- [READING TEXT]:
···

Online AI Discourse Doesn’t Make It a Good Campaign Issue
Polling shows that voters are uneasy about the AI boom, but the internet can distort scale. Online, it can feel as though data centers and AI are the only things happening in politics. This should serve once again as a reminder that social media is not real life.
Online discourse and Congressional offices are dominated by highly-educated, tech-savvy professionals who spend all day sitting at a computer. These are exactly the people who you would expect to care the most about AI - they use it professionally, and the most likely to have it disrupt their work and professions.
But the campaign and Congressional Staffer Class is not at all representative of the American electorate. As of 2024, about 36% of Americans who are 18 or older have a bachelor’s or advanced degree. For most people, AI issues are not top of mind and they do not anticipate that it will dramatically change their lives.
David Shor’s Blue Rose Research found that AI has risen in importance faster than any issue over the past year, but it still ranks only 29th out of 39 issues. Cost of living is at the top. In Blue Rose’s 2024 retrospective, Shor highlights that voters are considering AI as part of a broader economy that they view as rigged, or not working for them. In voter’s minds, AI is a subcategory about their concerns about the cost of living or jobs.
Before Democrats build their campaigns or legislative strategies around opposition to AI, it is important to put the issue into perspective. Pew found that among Americans they polled about the benefits of AI, their overwhelmingly most popular answer was “Medium” with “Not sure” outpolling “Low” and “Very low.”
Of those ranking the benefits as low or very low, job loss was cited as the reason by only 7% of respondents. This is not the kind of national hot button issue to center in a political agenda.

···

- [SOURCE MATERIAL]:
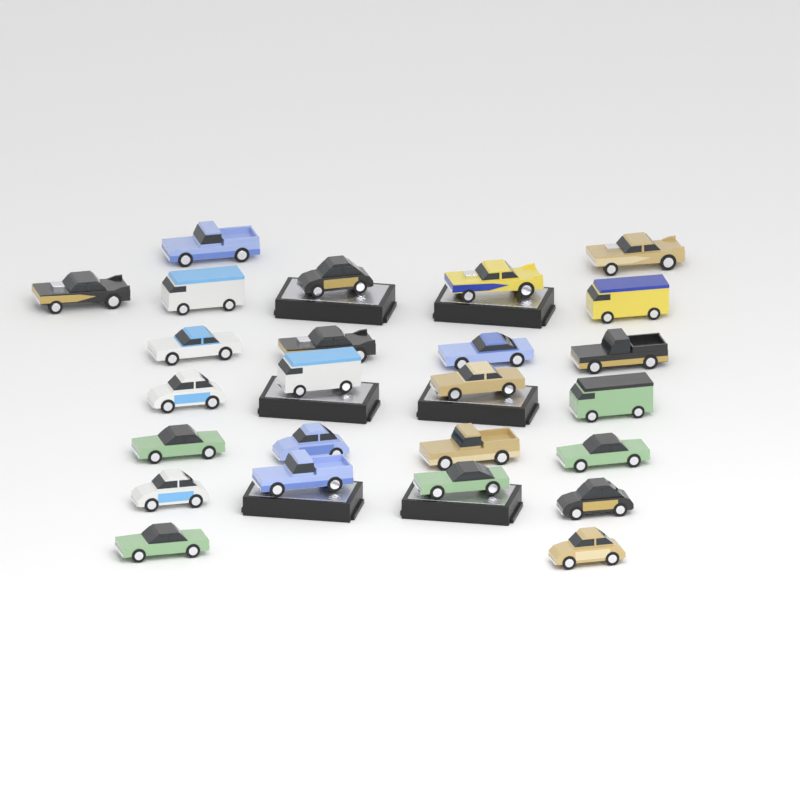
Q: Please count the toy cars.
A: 25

···

- [TO DO]:
[a] In the article on AI as a campaign issue, where does AI rank among the 39 issues in Blue Rose Research's findings?
[b] Print the part of the article on AI as a campaign issue between "Of those ranking" and "a political agenda.", inclusive.
[c] Proceed with the article on AI as a campaign issue from the point where it stops.
The lines have nothing to do with the article on AI as a campaign issue.

- [ANSWER LIST]:
[a] It ranks 29th out of 39 issues.

[b]
Of those ranking the benefits as low or very low, job loss was cited as the reason by only 7% of respondents. This is not the kind of national hot button issue to center in a political agenda.

[c]
Despite this polling data, Sen. Bernie Sanders and Rep. Alexandria Ocasio-Cortez proposed an AI Data Center Moratorium Act that would pause AI data-center development until national safeguards are in place on safety, workers, electricity prices, communities, and the environment. The left wing of the party may think that “No new data centers until every federal guardrail is settled” sounds responsible, but in reality it means waiting for a federal consensus that will never arrive.
In practice, an anti-AI posture feeds into the narratives about Democrats that helped make Biden and the party brand so unpopular. We are the nanny state scolds, we are anti-business and innovation, and not focused on the issues that voters care about most.
Democrats need to be able to respond to real concerns and issues around AI implementation, but starting from a position of banning data centers puts Democrats in a bad negotiating position with AI companies to implement and adhere to voluntary standards and puts Democrats out of step with voters who are generally supportive of American innovation.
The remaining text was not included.